Vacuum-dried resin 3 (800 mg, 0.86 meq, 1.0 eq) was swollen with CH₂Cl₂ (20 mL) for 10 min, then cooled to 0 °C. Solid m-CPBA (580 mg, 2.58 mmol, 3.0 eq) was added and the reaction was stirred at 0 °C for 1 h, then allowed to warm to RT and stirred for 6 h. The resin was washed and dried, then swollen with CH₂Cl₂ (200 mL) for 10 min. A stock solution of Grubbs’ second-generation catalyst (0.1 M in degassed toluene, 5.1 mL, 0.51 mmol, 0.6 eq) was added and the mixture stirred at 80 °C overnight. The resin was cooled, washed, and dried, then swollen in toluene (20 mL). For 9, N-phenylmaleimide (1.14 g, 6.6 mmol, 7.7 eq) was added and the mixture was stirred at 80 °C for 36 h. The resin was cooled, washed, and dried to afford benzodipyrrolidines 9. For 10, dimethyl acetylenedicarboxylate (650 μL, 5.16 mmol, 6.0 eq) was added and the mixture was stirred at 100 °C for 48 h. The resin was cooled, washed quickly with benzene, and swollen in benzene (20 mL) for 10 min. A stock solution of 2,3-dichloro-5,6-dicyano-1,4-benzoquinone (1.0 M in benzene, 3.44 mL, 3.44 mmol, 4.0 eq) was added and the mixture was stirred at 80 °C for 48 h. The resin was cooled, washed, and dried to afford isoindoline dicarboxylates 10.

General Procedure for Propargyl Alcohol [2 + 2 + 2] Cyclotrimerization (26).

Vacuum-dried resin 4 (800 mg, 0.86 meq, 1.0 eq) was swollen with degassed toluene (20 mL) for 10 min. A stock solution of Grubbs’ first-generation catalyst (0.1 M in degassed toluene, 3.4 mL, 0.34 mmol, 0.4 eq) and propargyl alcohol (500 μL, 8.6 mmol, 10.0 eq) were added via syringe and the mixture was stirred at 90 °C overnight. The resin was cooled, washed, and dried to afford isoindolines 26/26′.
- - - - - - -
**WHAT TO DO**
(a) Copy the part of the synthesis procedures that opens with the words "General Procedure for" and closes with "afford isoindolines 26/26′.", swapping "Grubbs’ first-generation catalyst" for "Grubbs’ second-generation catalyst".
(b) In the synthesis procedures, at what temperature was the propargyl alcohol cyclotrimerization mixture stirred overnight?
Rely only on the synthesis procedures to complete these.
- - - - - - -
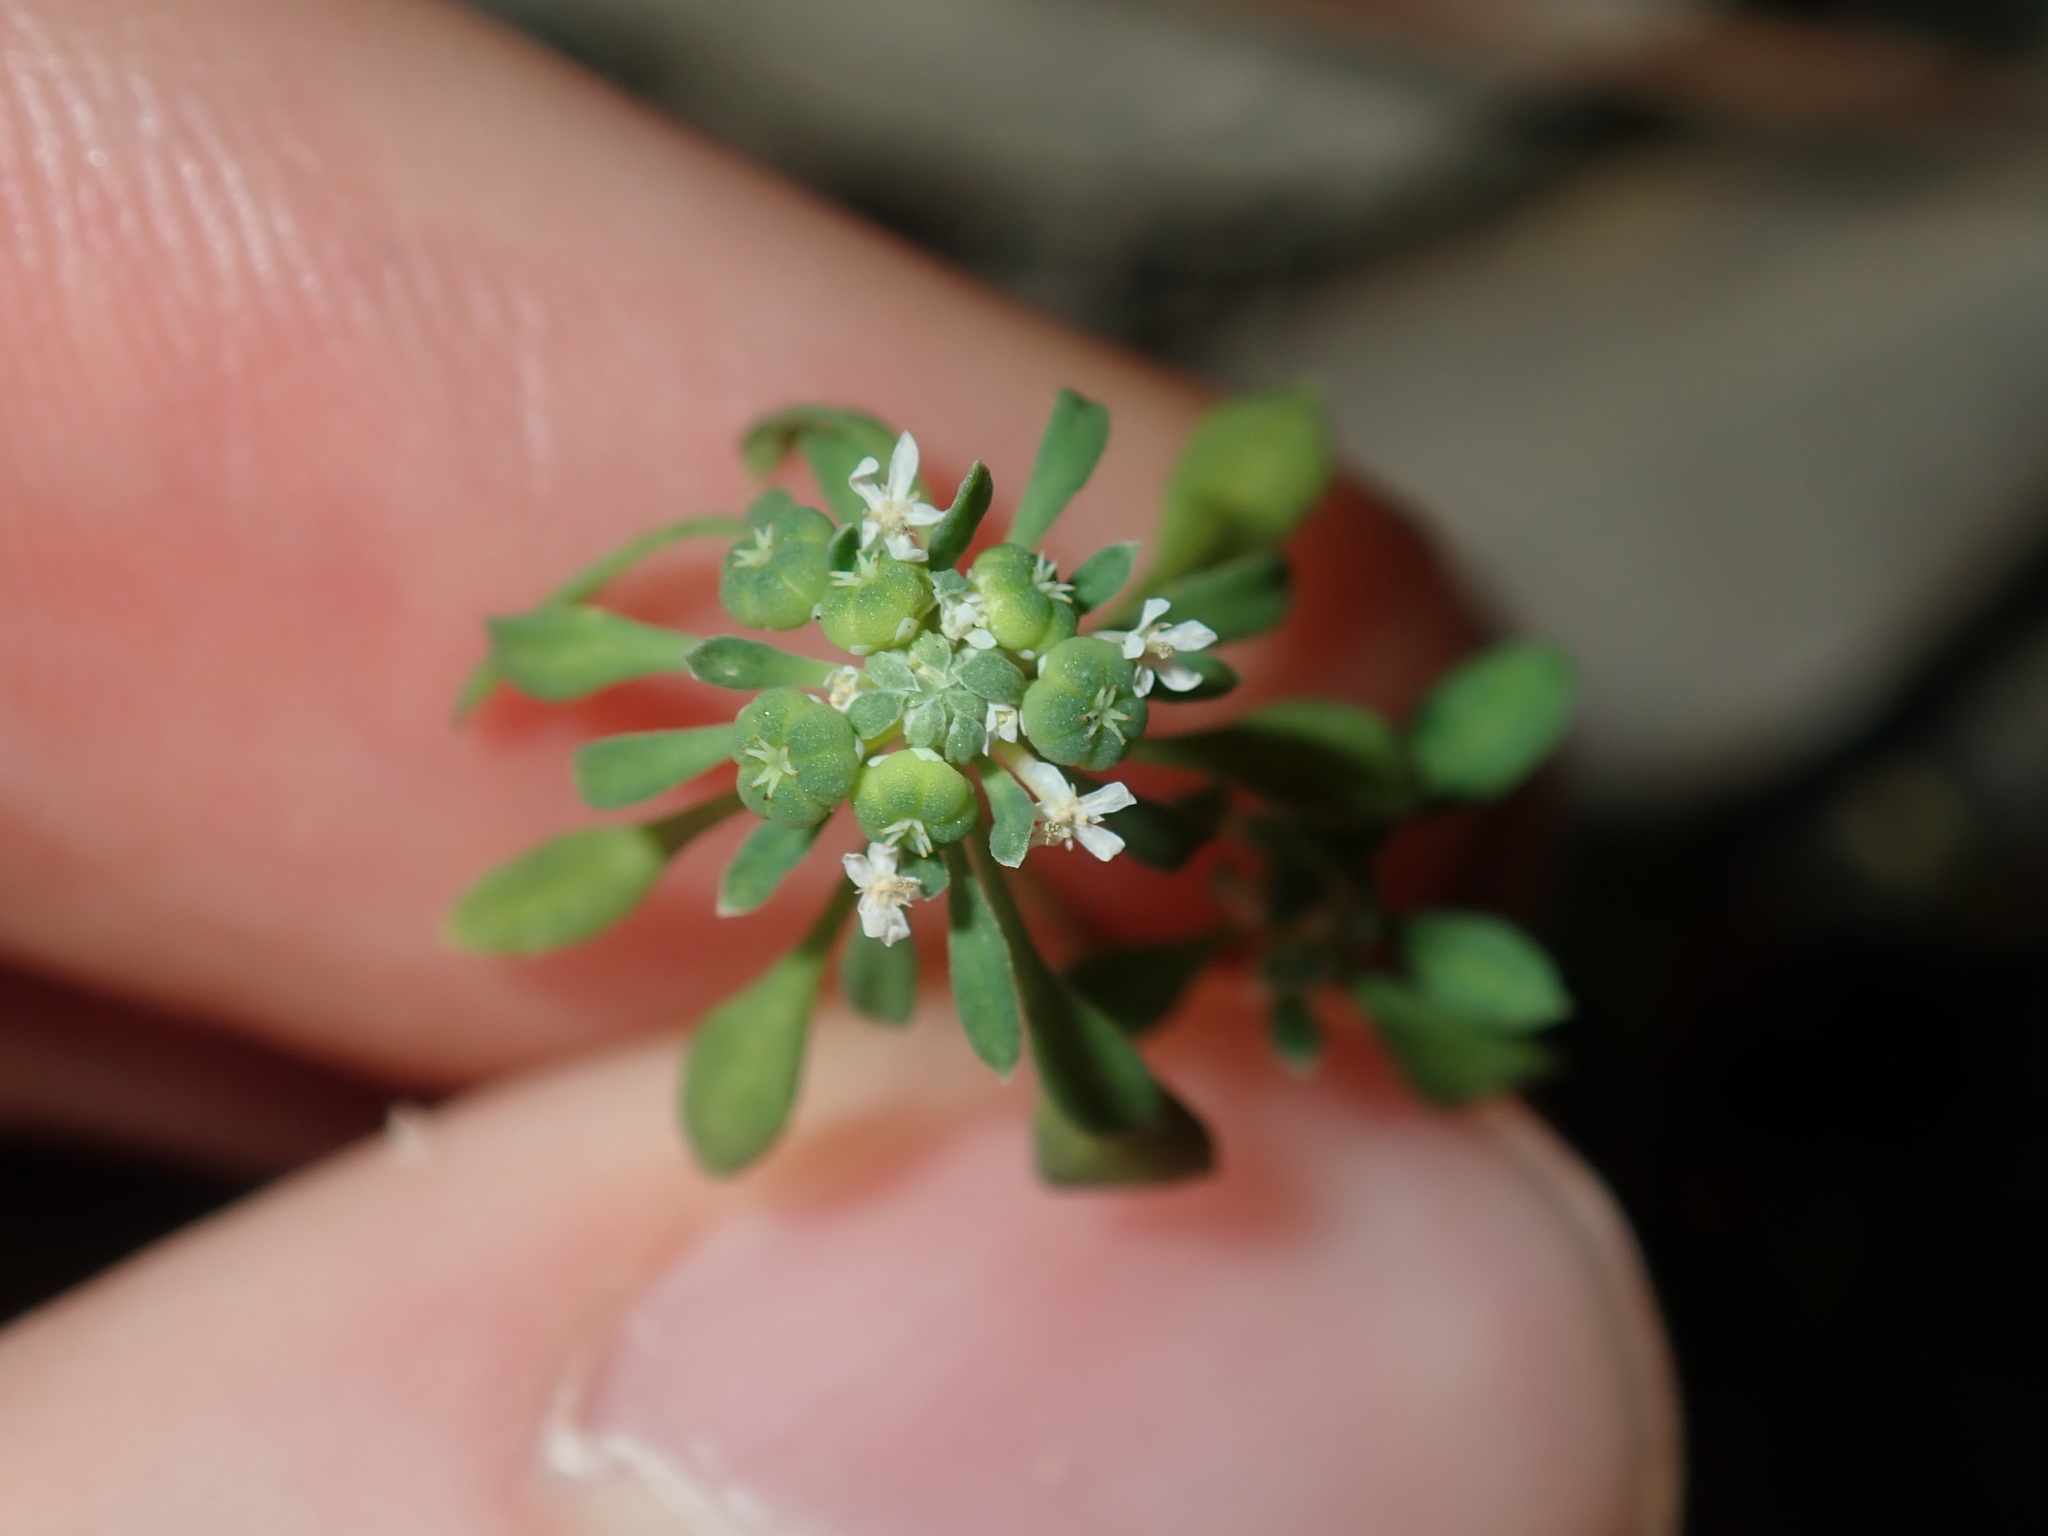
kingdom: Plantae
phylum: Tracheophyta
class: Magnoliopsida
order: Malpighiales
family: Phyllanthaceae
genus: Poranthera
- - - - - - -
**ANSWER SET**
(a)
General Procedure for Propargyl Alcohol [2 + 2 + 2] Cyclotrimerization (26).

Vacuum-dried resin 4 (800 mg, 0.86 meq, 1.0 eq) was swollen with degassed toluene (20 mL) for 10 min. A stock solution of Grubbs’ second-generation catalyst (0.1 M in degassed toluene, 3.4 mL, 0.34 mmol, 0.4 eq) and propargyl alcohol (500 μL, 8.6 mmol, 10.0 eq) were added via syringe and the mixture was stirred at 90 °C overnight. The resin was cooled, washed, and dried to afford isoindolines 26/26′.

(b) 90 °C